[Work required] Reproduce the listing below word for word, starting at its first line and ending with the line that contains "tanto para uso doméstico como profesional.".

Records excerpted from a collection:
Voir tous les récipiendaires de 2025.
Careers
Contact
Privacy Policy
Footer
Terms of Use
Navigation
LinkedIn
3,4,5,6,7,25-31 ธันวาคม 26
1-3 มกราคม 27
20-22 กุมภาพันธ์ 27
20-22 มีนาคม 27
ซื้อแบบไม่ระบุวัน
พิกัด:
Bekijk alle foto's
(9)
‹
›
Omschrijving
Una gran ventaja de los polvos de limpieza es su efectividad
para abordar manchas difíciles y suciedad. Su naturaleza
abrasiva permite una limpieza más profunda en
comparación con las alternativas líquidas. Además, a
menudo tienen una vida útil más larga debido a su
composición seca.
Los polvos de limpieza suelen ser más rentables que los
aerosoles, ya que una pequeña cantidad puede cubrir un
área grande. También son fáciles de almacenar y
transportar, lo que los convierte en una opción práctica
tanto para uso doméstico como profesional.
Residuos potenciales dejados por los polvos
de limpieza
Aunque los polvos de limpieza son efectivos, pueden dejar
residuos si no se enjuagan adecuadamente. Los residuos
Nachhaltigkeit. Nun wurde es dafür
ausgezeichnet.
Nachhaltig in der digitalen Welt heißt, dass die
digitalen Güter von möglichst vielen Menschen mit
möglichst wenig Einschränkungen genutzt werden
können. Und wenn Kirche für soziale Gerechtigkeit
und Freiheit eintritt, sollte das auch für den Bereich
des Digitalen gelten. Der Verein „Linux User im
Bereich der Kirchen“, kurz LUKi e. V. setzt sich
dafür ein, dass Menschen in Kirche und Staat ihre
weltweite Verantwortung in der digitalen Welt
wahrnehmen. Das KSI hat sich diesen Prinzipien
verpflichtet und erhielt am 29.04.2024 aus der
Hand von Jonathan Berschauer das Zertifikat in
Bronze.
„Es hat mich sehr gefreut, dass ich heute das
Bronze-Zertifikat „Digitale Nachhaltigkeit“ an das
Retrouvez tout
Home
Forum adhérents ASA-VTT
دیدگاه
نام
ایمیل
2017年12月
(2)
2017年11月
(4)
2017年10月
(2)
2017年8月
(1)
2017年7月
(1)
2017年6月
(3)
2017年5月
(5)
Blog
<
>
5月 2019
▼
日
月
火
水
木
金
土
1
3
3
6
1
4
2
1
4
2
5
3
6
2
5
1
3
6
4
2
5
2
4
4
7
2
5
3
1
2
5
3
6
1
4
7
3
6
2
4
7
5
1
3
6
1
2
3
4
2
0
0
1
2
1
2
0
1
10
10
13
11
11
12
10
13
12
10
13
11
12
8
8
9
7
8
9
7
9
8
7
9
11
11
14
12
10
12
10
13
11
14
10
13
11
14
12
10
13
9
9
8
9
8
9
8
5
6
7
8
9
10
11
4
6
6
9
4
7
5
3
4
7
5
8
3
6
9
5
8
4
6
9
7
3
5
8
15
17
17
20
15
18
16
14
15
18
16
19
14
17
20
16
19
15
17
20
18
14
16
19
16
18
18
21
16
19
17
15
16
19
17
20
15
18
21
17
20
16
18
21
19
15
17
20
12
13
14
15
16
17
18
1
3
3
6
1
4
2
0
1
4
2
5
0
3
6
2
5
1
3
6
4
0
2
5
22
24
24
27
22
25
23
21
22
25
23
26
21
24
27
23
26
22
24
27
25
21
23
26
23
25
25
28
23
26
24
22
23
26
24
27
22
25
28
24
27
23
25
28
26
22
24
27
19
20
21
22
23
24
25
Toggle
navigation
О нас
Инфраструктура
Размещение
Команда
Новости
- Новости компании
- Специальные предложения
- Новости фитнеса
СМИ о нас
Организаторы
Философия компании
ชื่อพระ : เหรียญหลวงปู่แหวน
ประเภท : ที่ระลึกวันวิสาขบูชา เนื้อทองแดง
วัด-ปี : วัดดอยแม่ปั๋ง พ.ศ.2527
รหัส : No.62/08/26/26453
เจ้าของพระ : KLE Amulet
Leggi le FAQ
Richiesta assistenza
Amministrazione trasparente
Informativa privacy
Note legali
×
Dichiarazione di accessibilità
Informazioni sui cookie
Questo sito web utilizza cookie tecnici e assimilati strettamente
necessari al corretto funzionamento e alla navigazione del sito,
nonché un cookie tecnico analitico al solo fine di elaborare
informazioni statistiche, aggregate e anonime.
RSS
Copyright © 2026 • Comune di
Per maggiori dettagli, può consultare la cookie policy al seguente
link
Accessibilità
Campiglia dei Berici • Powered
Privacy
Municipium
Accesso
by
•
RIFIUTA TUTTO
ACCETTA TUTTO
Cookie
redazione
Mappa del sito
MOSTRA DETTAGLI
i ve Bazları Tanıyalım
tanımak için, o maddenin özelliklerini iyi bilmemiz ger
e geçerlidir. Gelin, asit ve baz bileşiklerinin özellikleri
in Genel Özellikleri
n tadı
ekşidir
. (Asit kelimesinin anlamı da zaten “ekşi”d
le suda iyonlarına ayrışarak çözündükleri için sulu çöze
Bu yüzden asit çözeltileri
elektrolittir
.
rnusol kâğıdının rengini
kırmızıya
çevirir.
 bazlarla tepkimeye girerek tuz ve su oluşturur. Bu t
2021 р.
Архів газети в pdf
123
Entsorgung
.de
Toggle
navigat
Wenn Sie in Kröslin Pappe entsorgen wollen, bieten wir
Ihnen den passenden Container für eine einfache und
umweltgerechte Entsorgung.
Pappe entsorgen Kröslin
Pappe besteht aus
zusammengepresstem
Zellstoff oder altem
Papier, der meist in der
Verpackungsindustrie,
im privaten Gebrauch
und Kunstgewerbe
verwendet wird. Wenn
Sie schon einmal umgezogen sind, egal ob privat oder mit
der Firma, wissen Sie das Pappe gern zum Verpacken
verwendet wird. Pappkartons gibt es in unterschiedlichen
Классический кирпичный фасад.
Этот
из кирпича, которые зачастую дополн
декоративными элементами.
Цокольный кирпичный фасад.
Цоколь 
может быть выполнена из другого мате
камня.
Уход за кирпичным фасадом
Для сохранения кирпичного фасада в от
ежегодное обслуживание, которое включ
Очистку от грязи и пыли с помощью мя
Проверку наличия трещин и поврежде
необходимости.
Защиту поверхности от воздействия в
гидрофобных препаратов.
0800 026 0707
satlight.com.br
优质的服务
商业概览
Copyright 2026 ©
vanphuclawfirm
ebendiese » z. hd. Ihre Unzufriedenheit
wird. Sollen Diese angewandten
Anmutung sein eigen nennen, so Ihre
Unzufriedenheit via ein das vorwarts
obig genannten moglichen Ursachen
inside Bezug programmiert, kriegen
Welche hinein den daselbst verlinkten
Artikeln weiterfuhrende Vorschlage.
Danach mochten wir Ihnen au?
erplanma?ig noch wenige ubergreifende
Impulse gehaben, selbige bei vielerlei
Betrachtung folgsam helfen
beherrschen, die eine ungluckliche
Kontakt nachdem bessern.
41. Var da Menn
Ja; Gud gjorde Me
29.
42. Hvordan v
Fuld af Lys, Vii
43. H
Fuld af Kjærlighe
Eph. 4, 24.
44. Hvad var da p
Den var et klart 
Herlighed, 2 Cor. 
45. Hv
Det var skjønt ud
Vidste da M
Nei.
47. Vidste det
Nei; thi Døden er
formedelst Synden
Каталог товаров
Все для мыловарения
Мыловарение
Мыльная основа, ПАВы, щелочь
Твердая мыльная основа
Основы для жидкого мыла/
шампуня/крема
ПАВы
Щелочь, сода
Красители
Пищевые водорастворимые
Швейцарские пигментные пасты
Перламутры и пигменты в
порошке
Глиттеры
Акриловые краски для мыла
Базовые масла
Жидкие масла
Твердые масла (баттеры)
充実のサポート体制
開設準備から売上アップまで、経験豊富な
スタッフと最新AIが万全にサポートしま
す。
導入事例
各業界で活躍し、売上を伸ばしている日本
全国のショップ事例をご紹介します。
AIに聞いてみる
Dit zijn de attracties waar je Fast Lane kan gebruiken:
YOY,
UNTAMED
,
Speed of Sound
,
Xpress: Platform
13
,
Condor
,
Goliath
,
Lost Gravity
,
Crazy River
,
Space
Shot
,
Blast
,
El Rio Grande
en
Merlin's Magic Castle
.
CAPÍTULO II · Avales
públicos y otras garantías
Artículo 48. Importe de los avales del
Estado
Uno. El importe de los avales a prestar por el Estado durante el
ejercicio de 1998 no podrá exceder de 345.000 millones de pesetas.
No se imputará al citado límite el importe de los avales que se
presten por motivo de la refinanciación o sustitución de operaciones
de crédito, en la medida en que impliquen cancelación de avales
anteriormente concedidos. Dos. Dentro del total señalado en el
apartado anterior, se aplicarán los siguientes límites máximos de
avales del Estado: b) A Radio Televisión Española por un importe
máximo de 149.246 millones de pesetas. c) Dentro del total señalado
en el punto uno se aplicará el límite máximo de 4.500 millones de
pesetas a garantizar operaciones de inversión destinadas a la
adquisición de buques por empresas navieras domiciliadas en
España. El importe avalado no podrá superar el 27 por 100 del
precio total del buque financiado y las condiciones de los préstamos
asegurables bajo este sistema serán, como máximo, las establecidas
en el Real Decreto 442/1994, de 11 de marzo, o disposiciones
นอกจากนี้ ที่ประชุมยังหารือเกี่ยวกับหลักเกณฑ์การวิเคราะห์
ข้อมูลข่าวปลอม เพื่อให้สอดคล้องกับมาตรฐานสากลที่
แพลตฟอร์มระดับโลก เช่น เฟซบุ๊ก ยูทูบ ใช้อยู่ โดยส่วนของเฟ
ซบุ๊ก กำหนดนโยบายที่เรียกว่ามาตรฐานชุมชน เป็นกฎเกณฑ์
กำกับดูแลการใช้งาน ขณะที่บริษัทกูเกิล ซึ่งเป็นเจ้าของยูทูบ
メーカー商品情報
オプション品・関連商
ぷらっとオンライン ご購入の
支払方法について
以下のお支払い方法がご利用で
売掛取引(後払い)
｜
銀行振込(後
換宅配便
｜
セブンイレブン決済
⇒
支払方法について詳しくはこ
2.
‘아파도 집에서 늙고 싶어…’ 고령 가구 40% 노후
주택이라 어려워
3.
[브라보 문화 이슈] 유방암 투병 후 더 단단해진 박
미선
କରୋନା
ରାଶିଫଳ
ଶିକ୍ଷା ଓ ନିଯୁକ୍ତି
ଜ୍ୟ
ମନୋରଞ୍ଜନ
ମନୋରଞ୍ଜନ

[Solution to the problem]
Voir tous les récipiendaires de 2025.
Careers
Contact
Privacy Policy
Footer
Terms of Use
Navigation
LinkedIn
3,4,5,6,7,25-31 ธันวาคม 26
1-3 มกราคม 27
20-22 กุมภาพันธ์ 27
20-22 มีนาคม 27
ซื้อแบบไม่ระบุวัน
พิกัด:
Bekijk alle foto's
(9)
‹
›
Omschrijving
Una gran ventaja de los polvos de limpieza es su efectividad
para abordar manchas difíciles y suciedad. Su naturaleza
abrasiva permite una limpieza más profunda en
comparación con las alternativas líquidas. Además, a
menudo tienen una vida útil más larga debido a su
composición seca.
Los polvos de limpieza suelen ser más rentables que los
aerosoles, ya que una pequeña cantidad puede cubrir un
área grande. También son fáciles de almacenar y
transportar, lo que los convierte en una opción práctica
tanto para uso doméstico como profesional.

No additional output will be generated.